Никто не хотел этих слез, жалоб. Спокойствие было подорвано, заговорили разом, охваченные порывом любви к Феде, такому чистейшему, не похожему на обыкновенных людей – боже мой, непомерное преувеличение, но в тот миг казалось, что прикоснулись к самой истине! – растроганные горем этой женщины, обликом бедноватой квартирки со старыми вещами и, наверное, подогретые рассказами Мары о климуковском процветании... А как будет выглядеть ее собственная квартирка через шесть лет?
Получилось так, что, восхваляя Федю, невольно метили в Климука. Тот напружинился, тоже пел про Федю что-то хвалебное, но в голосе была трещинка. Все катилось ко взрыву, Бородатый Щупаков, Федин друг школьных лет, как человек посторонний, поинтересовался наивно:
– Разве ученый секретарь имеет какие-либо особые возможности?
Вероятно, был не так уж наивен, просто первым нанес удар. Черновато-серая дама немедленно отозвалась:
– А как вы думаете?
– Я не знаю, посему интересуюсь.
– Возможности немалые. Да вот Геннадий Витальевич сидит перед вами, он подтвердит, я думаю.
Климук честно округлял глаза, мотал головой и признавался, что при всем желании не может понять, о каких возможностях речь:
– Ну, ей-богу, не могу догадаться...
– Да как же так, Геннадий Витальевич? У вас же все в руках! – искренне изумлялась дама.

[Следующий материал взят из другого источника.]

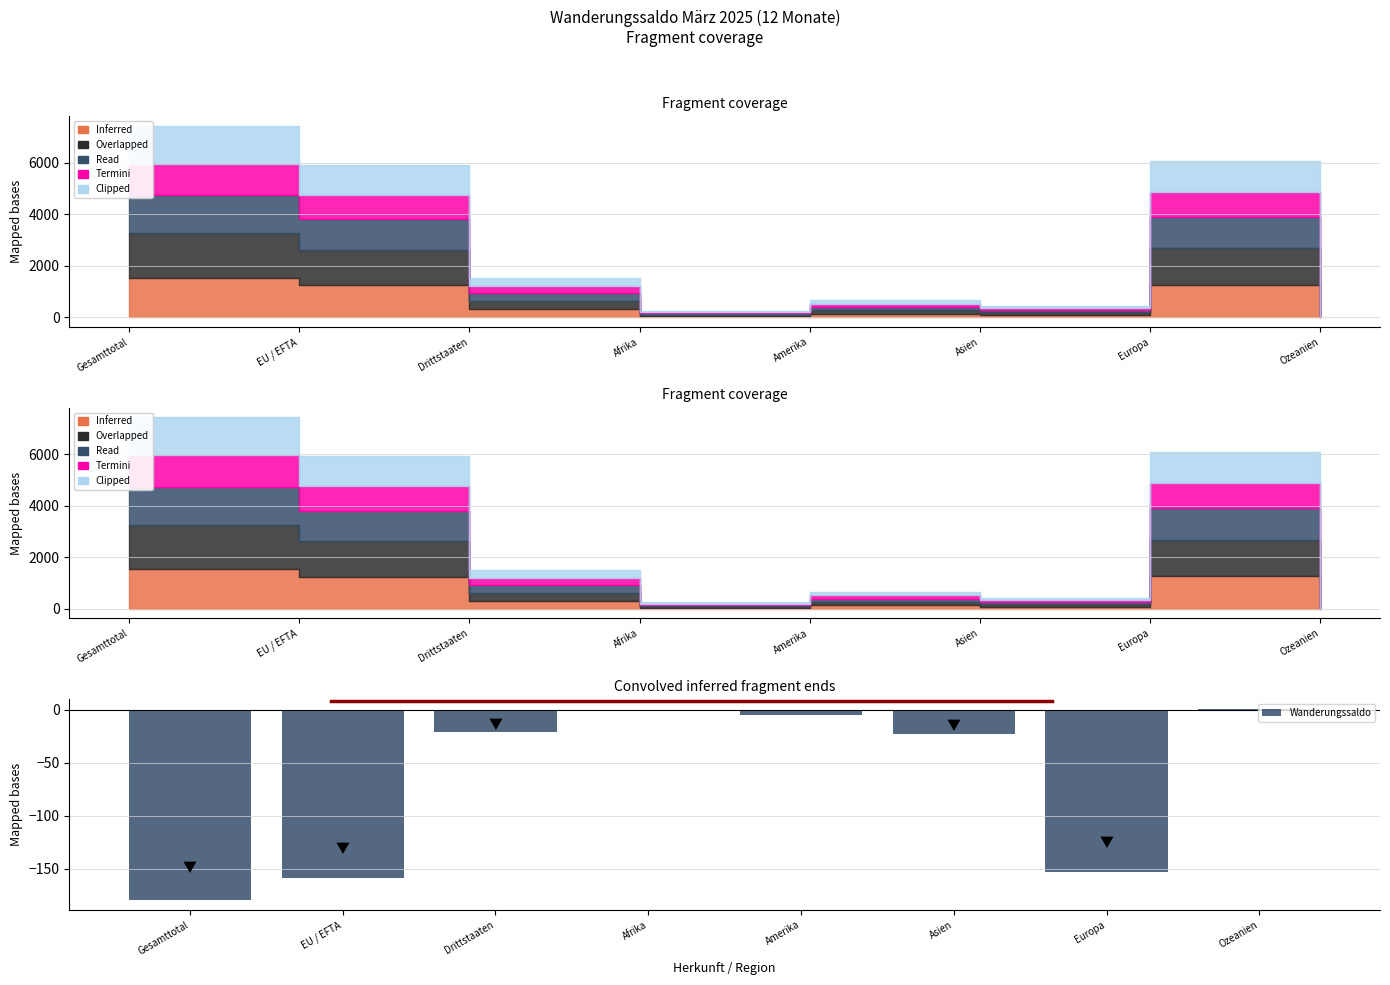

Reading right to left, list all the values displayed in this chart.

Ozeanien=1	Europa=-153	Asien=-23	Amerika=-5	Afrika=-1	Drittstaaten=-21	EU / EFTA=-159	Gesamttotal=-180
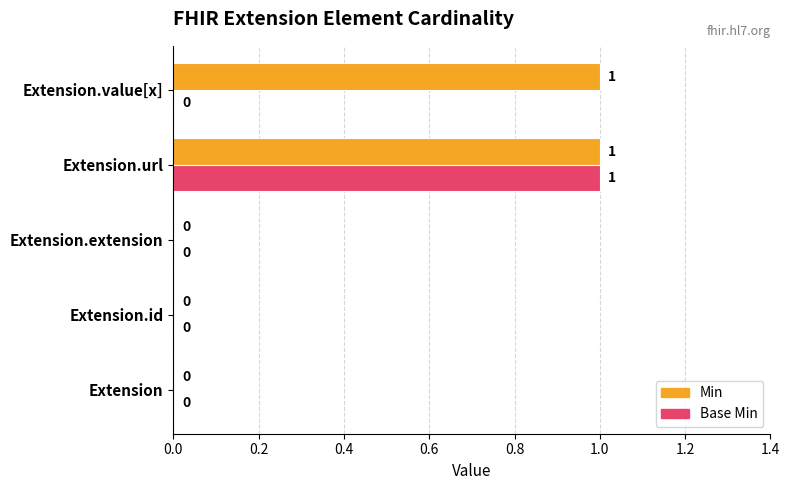

What is the maximum value for Min?

1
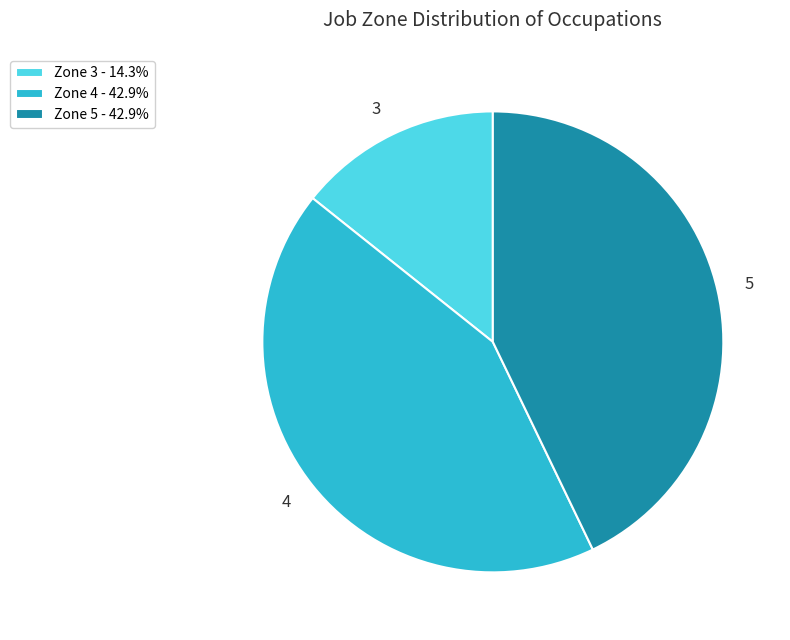

What is the ratio of the value at Zone 3 - 14.3% to the value at Zone 5 - 42.9%?

0.3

– Что у меня особенное в руках? – Климук смеялся. – Вот уж не знал!
– Да все, все! Абсолютно все!
Дама тоже смеялась несколько льстиво. Климук пожимал плечами. Все могло уйти в шутку, в болтовню, но Сережа вдруг совсем иным тоном – твердым и хамоватым – сказал, что Федина талантливая диссертация нигде не напечатана, а твоя, мол, крайне посредственная, вышла уже двумя изданиями – в сборнике и отдельной книгой.
Климук сделал вид, что не слышал. Даже не посмотрел в Сережину сторону. Последовали чьи-то реплики, не относившиеся к делу, после чего Климук произнес со вздохом:
– Жаль мне тебя, Сергей... Как трудно, должно быть: все время следить за чужими успехами!